## [Exercise data]
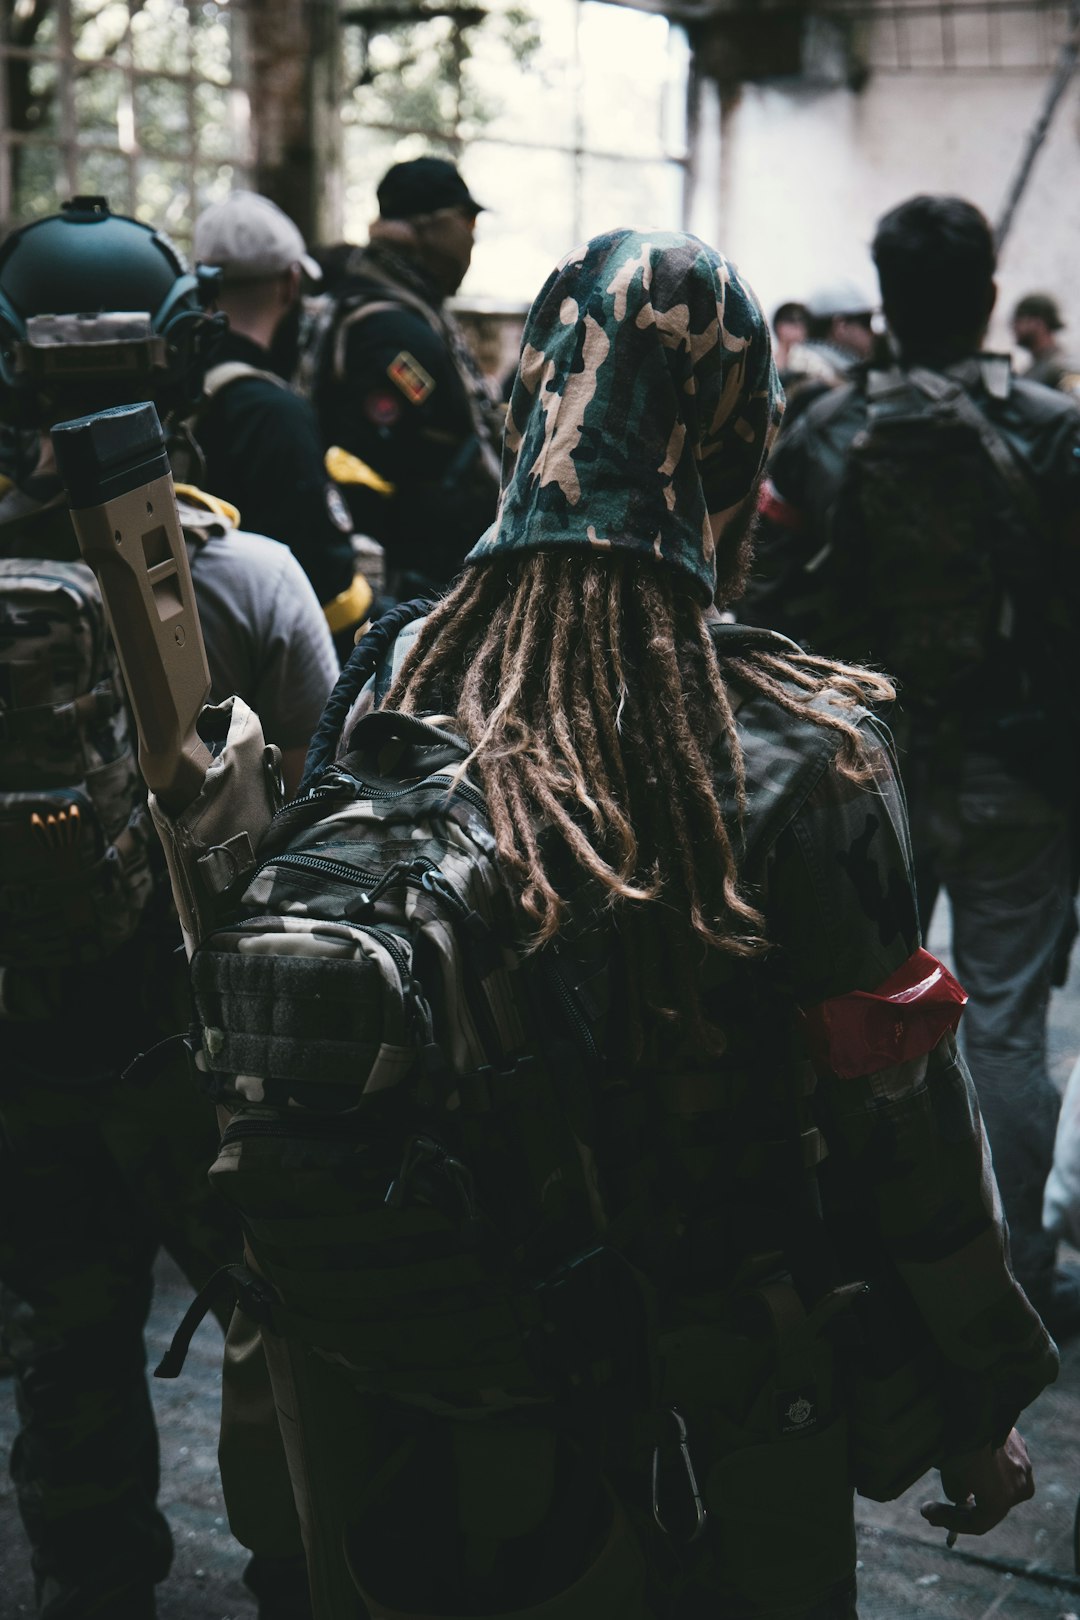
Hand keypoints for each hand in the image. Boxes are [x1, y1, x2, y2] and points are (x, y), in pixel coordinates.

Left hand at [920, 1428, 1033, 1542]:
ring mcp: (1024, 1465)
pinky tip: (971, 1453)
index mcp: (1000, 1502)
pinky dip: (989, 1462)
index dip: (950, 1522)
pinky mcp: (1021, 1445)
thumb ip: (958, 1492)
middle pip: (991, 1504)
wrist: (974, 1405)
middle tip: (938, 1506)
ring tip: (953, 1475)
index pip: (976, 1524)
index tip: (928, 1513)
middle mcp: (1019, 1489)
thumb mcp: (950, 1475)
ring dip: (979, 1483)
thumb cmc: (958, 1443)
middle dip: (964, 1506)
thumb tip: (961, 1495)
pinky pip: (1005, 1461)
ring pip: (1000, 1482)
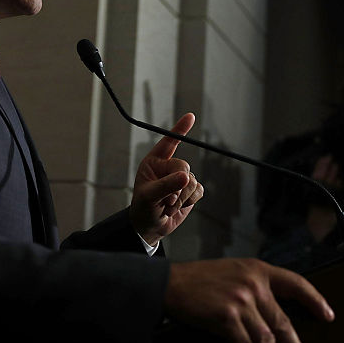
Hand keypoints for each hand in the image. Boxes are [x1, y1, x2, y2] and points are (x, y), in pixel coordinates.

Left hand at [130, 113, 203, 245]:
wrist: (150, 227)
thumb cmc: (143, 208)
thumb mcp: (149, 196)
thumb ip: (166, 186)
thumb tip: (187, 177)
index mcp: (154, 162)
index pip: (168, 142)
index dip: (179, 129)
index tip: (191, 116)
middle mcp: (168, 167)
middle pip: (183, 166)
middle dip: (176, 186)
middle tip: (165, 200)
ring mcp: (181, 178)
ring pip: (192, 181)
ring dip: (181, 198)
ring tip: (167, 205)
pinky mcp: (191, 191)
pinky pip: (199, 190)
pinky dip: (190, 201)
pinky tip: (178, 207)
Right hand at [164, 258, 333, 342]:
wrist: (168, 283)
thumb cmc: (198, 279)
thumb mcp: (232, 272)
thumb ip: (254, 285)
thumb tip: (274, 314)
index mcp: (257, 269)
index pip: (295, 283)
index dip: (314, 300)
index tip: (327, 316)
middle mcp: (253, 284)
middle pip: (282, 322)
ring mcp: (240, 301)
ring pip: (266, 340)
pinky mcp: (226, 317)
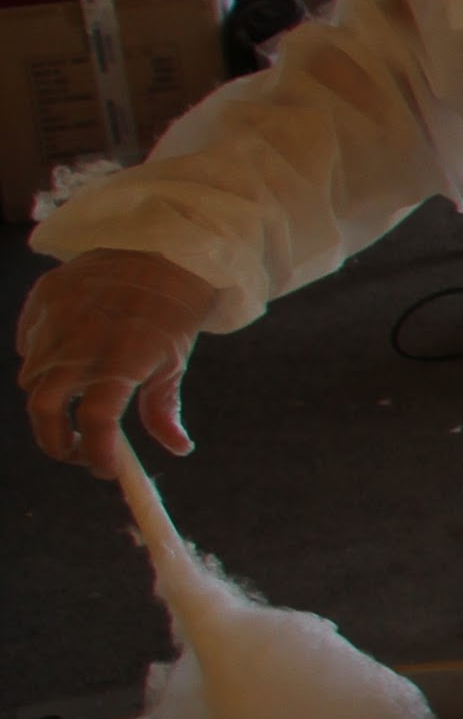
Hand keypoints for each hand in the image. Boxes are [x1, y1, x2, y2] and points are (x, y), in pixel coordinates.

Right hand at [19, 250, 218, 470]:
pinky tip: (65, 365)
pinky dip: (41, 363)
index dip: (98, 453)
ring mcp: (57, 319)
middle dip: (55, 441)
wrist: (161, 248)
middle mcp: (82, 342)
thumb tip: (178, 450)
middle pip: (44, 409)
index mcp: (124, 361)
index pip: (96, 422)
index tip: (106, 469)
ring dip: (49, 401)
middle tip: (75, 452)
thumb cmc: (173, 311)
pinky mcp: (43, 299)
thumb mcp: (174, 362)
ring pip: (32, 378)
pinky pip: (28, 343)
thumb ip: (164, 410)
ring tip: (75, 404)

## [Exercise prompt]
The answer should be nothing but the number of lines above that contain "hand".

## [Answer section]
7